Puzzle 223

As for the horse named Marengo, legend has it that he was
captured during the Egyptian campaign, that Napoleon rode him
on all his famous campaigns from the second Italian campaign,
through the retreat from Moscow, to the final battle at Waterloo.
The horse reputedly was captured after that climatic battle and
taken to Britain, where he was put on exhibition and even today
his skeleton is on display in the National Army Museum.

Marengo was a sensation. Crowds pressed into the Waterloo
Rooms on Pall Mall to see the proud horse described on the
advertising handbills as "Bonaparte's White Barb Charger ...

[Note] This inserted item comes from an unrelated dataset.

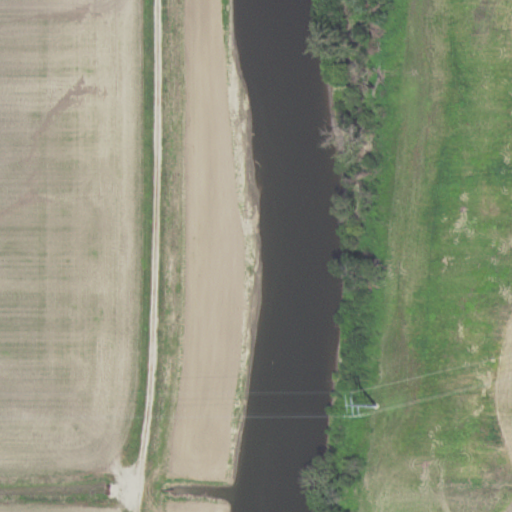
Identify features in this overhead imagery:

favourite horse of the late Emperor". This small grey Arab
stallion, around 14 hands in height (he was called a Barb
because he was of Turkish origin), had accompanied his
master "through most of his battles," stated the bills and carried
the wounds to prove it: five scars and a bullet lodged in his tail.

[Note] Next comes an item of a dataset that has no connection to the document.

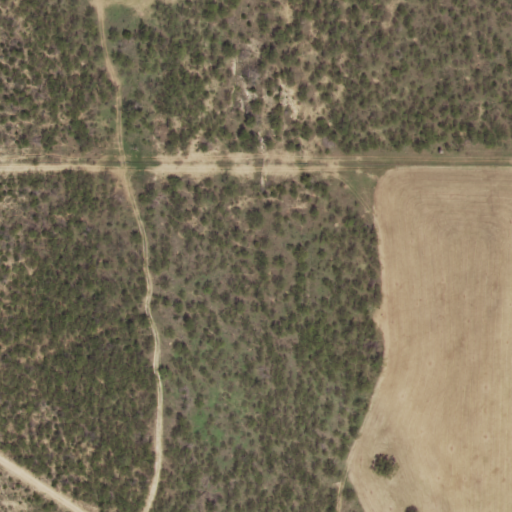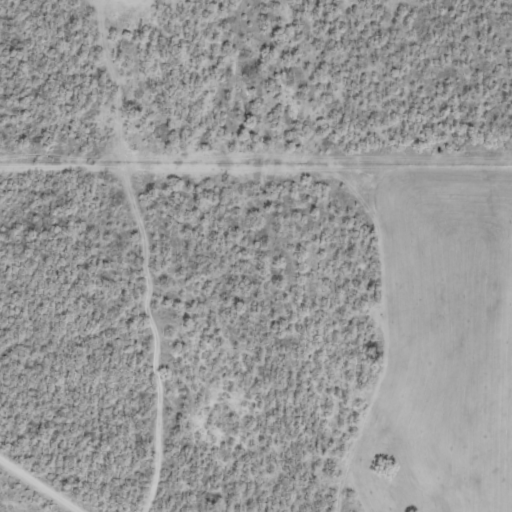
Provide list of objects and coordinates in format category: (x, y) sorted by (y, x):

Constant, Napoleon's valet, wrote that, "The Emperor mounted
a horse without grace ... and I believe that he would not have
always been very sturdy on the horse if we had not taken so
much care to give him only horses perfectly trained." On the
other hand, Ernst Otto Odeleben, more critical of Napoleon's
lack of equestrian skills said: "Napoleon rode like a butcher ...
whilst galloping, his body rolled backwards and forwards and
sideways, according to the speed of his horse.”